══ TEXT SECTION
Sequence of the History of the Baja California Peninsula



Victor has eyes that see big. He sees reality and magnifies it, photographing it, looking for precision, sure; however, through his brush little children and adults acquire other proportions. A woman’s hair, spheres, hands, feet and heads enter his world and become phenomenons. His cracked empty landscapes and the compacted sand of the ground have something of Dali and De Chirico.


Victor Cauduro Rojas holds in his eyes the eternal question, why?. Suddenly it seems that he' s not satisyed with first appearences and gets closer to be able to see things better. He knows there are no absolute answers: his questions are about time and origin of life. Nevertheless, he takes a brush and tries an answer himself by giving form and color to his dreams, even if the result is sometimes terrifying, as with acid rain.


As Frida Khalo painted her broken spine or her deer loins pierced by arrows, Victor stops time in hollow broken empty women, resembling mannequins. His colors are the indigo blue of Mexican houses, the green metamorphosis of rust and saltpeter, becoming moldy with seawater. His frozen images seem to regain life hurting us at the same time with their inexorability, like his imitations of a fragmented Christ left behind by the every day's rush.

To live in the South-end of Baja California, where the sea and the desert become siblings, has given his work a constant: sand and water. Experts define his painting as neo-surrealist, as if in a moment’s notice the sea would leave the painting flooding the gallery.


He has achieved a surely perfect technique, and maybe there is my only problem with his work, I could have preferred more fragility, hesitation, a question about himself and the universe. I wonder if his images: that woman creating the sea from the desert or the other that lost her head and opens her legs to create humanity, wouldn’t prefer it too.Are we, all mothers, like that? We give birth and loose half our bodies? Is the birth a scream in an immense high barren plateau where desert and mountains are merciless witnesses?
════
══ DATA PROVIDED
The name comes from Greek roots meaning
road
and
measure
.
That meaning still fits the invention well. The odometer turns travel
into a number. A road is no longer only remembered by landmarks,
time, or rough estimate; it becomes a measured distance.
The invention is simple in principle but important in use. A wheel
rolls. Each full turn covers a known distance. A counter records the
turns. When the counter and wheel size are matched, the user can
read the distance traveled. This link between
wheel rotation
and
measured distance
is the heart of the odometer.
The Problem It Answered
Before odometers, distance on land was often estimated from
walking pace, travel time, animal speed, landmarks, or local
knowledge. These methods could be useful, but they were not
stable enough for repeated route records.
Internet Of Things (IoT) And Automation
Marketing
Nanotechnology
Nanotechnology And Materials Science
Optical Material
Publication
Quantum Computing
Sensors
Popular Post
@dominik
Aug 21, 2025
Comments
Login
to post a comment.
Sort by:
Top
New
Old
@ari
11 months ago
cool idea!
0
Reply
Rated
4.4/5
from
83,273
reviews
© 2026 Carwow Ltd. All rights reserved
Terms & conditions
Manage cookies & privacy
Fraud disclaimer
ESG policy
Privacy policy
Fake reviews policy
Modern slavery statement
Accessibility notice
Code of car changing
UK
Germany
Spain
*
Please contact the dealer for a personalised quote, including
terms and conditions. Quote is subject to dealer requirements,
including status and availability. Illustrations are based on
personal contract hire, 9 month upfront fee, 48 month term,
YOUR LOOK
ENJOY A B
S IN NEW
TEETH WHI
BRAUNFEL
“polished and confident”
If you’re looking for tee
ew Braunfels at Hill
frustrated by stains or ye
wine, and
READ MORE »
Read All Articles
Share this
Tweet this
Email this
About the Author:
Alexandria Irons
════
EXERCISE REQUIREMENTS
a) Which artists other than Victor Cauduro Rojas does the art review name?
b) How many lines of the records contain the string "time", counting only matches with the same case?
The art review and the records come from unrelated sources.

ANSWER LIST
a) Dali, De Chirico, Frida Khalo

b) 2